Reaction kinetics measurements and analysis of reaction pathways for conversions of acetic acid, ethanol, and ethyl acetate over silica-supported Pt

Abstract

Reaction pathways for the catalytic conversions of acetic acid, ethanol and ethyl acetate over Pt were studied by collecting reaction kinetics data over a Pt/SiO 2 catalyst at temperatures from ca. 500 to 600 K, by conducting density functional theory (DFT) calculations for various adsorbed species and transition states on Pt(1 1 1) slabs, and by carrying out reaction kinetic analyses using a kinetic model based on the results from DFT calculations. An equi-molar mixture of CO and CH 4 is made from acetic acid. Equi-molar amounts of CO and CH 4 are also made from ethanol. Ethane is produced from ethanol and ethyl acetate. Ethanol and acetaldehyde are produced from ethyl acetate. Under all conditions of this study, acetaldehyde and ethanol are present in the reactor effluent as a quasi-equilibrated mixture.
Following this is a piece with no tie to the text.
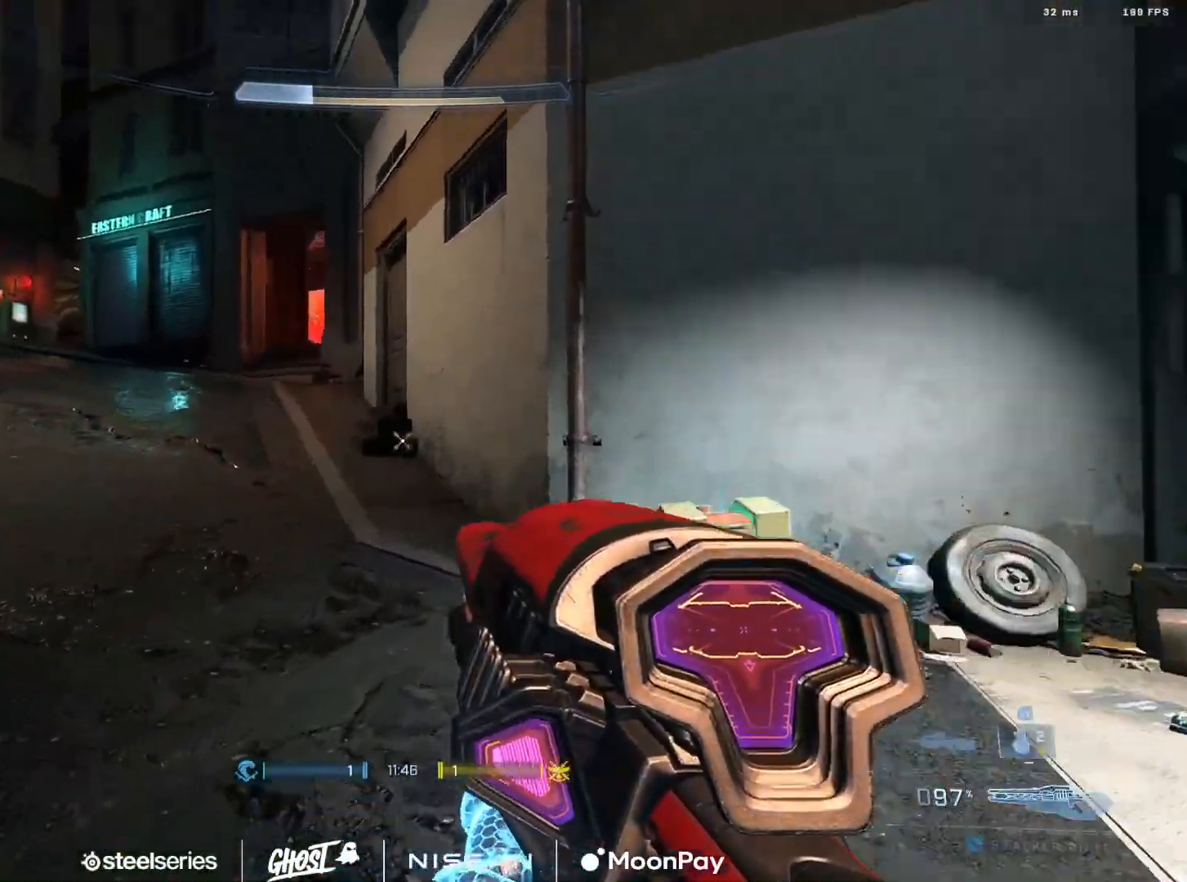
{"buttons": ["A"], "left_stick": "up", "right_stick": "left", "events": [[17, "A", "up"], [100, "A", "down"], [100, "right_stick", "up"], [150, "right_stick", "left"], [184, "A", "up"], [251, "A", "down"], [317, "left_stick", "up"], [351, "A", "up"], [467, "A", "down"]]}
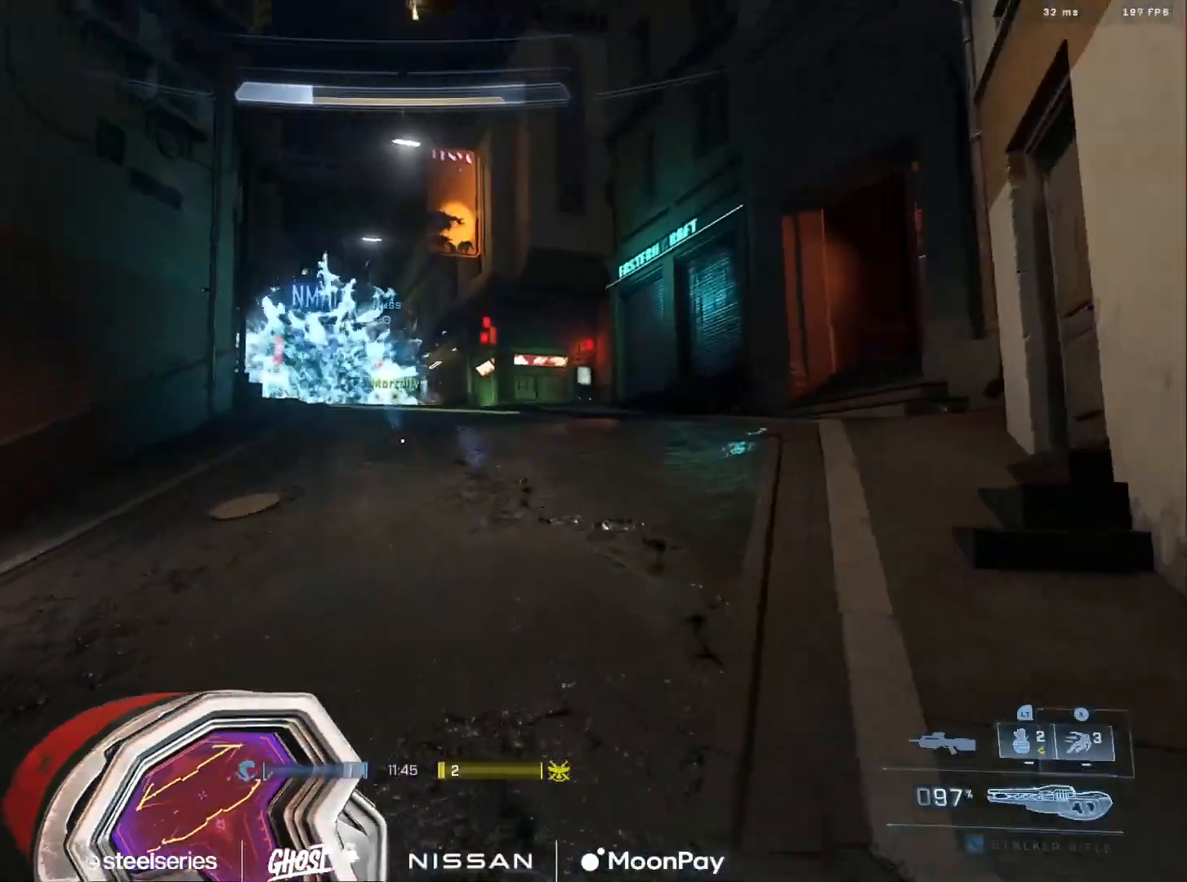
{"buttons": [], "left_stick": "up", "right_stick": "center", "events": [[16, "A", "up"], [33, "right_stick", "center"], [417, "Y", "down"], [484, "Y", "up"]]}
General agreement is achieved between the experimental reaction kinetics results and the predictions of the kinetics model for the rates of formation of various products measured. The values of the parameters estimated from reaction kinetic analyses are in good agreement with estimates provided by DFT calculations (within 20 kJ/mol). It appears that the simplified reaction scheme of the present study qualitatively captures the essential surface chemistry involved in the catalytic conversions of acetic acid, ethanol and ethyl acetate over Pt. This simplified reaction scheme can be used to guide further research into the factors that control catalyst selectivity. Sensitivity analyses were conducted to assess which steps in the reaction scheme exhibit the highest degree of rate control for the catalytic conversions of acetic acid, ethanol, and ethyl acetate over Pt. It appears that the reaction kinetics are controlled by six reactions. Further studies of these transition states may provide insight into how the selectivity for hydrogenation of oxygenated hydrocarbons is affected, for example, by forming metal alloy particles, by changing the geometry of the active sites, and by changing the nature of the active metal component.